第224章 她最好凍死在牢獄(1/2)
「真的?」
沈朝昭抬起頭,泛紅的杏眼中帶著些許潮意。
沈卿知肯定地點頭,「當然是真的,你是父親的女兒,父親不待你好,能待誰好?」
沈朝昭看著沈卿知眼中已經很久沒有對她出現過的慈愛,突地笑了一聲。
一抹晶瑩順著臉頰落下,滴在手背上。
有些溫熱,又有些冰涼。
她吸了吸鼻子,抬手向上去擦眼角。
又看了一眼沈卿知,再次笑了一下,淚珠便如線一般滾落。
「朝昭。」
沈硯珩有些擔心地拽了拽沈朝昭的衣袖。
父親現在說的話,明顯就是為了哄她。
沈卿知不滿地瞪了沈硯珩一眼,又扭頭看向沈朝昭,「昭兒,你……為父說的都是……」
沈朝昭垂下眼帘,打斷他的話,「您照顧好自己。」
言罷,她轉身就向牢門外走。
沈卿知見狀起了急,忙上前一步拽住了沈朝昭的手腕,「昭兒,為父話還沒說完。」
「您說。」
沈朝昭停下腳步,卻沒有回頭。
沈卿知自顧說道:「你回去和你母親說一下,為父是清白的,讓她和你外祖父務必保為父出去。」
沈硯珩那個逆子明顯不信他,唯有女兒對他還心生依賴。
雖然他不想他們尋到陸箏箏,可他也並不想待在這天牢里。
這裡,根本就不是人待的地方。
頓了頓,他又道:「還有,你去給你婉柔姨送點衣物,她身子柔弱,在牢獄定是住不慣。

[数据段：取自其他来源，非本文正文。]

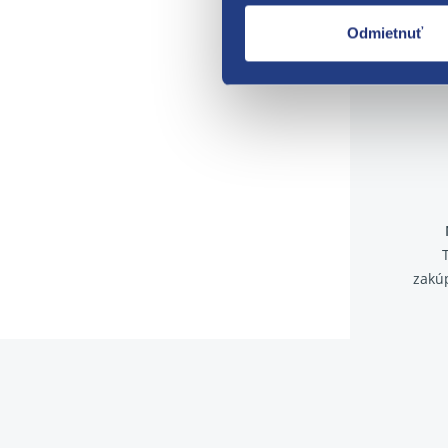
Odmietnuť
zakú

」
陸箏箏若回來,定是見不得她母親受苦。
他不能放著林婉柔不管。
沈朝昭聽聞這話,轉過身,那雙剛滴過淚珠的杏眼裡,此時全是不可置信、難過、憤恨等各種複雜交織的情緒。
「父親,您是說讓我,去給林婉柔送衣物?」
沈卿知點頭,「你婉柔姨待你一向比箏箏還親,她如今也身在獄中,你身為晚輩,自當去照拂一二。」
他不認為這個安排有什麼問題。
沈朝昭只覺一股寒意從腳底直竄心頭。
她緊緊攥著拳頭,指甲狠狠嵌入掌心,聲音帶著幾分顫抖與質問:「父親,曾經我被您關在祠堂時,你可曾讓她給我送過衣物?」
沈卿知皺眉:「你被關時,她和箏箏哪次沒有給你送衣物和吃食?」
「那是你讓她們送的嗎?你知道她們給我送的是什麼嗎?」
沈朝昭眼眶中的淚意再次翻湧,她聲音陡然拔高,帶著幾分歇斯底里。
「她們送來的,是她們吃剩的飯菜。我打翻那些飯菜,您從來都不聽我解釋,只會責怪我不懂事。」
說到這裡,沈朝昭揚了揚下巴,這次努力沒讓那眼淚落下,「您說我在您心裡一直都很重要,是假的。」
「在您心裡,重要的一都是林婉柔和她那個女兒陸箏箏!」
沈卿知臉上青白一片,「昭兒,你怎麼能這麼說為父?為父說的都是真心話,你在為父心裡真的一直都很重要,你受了委屈應該早點告訴為父的。」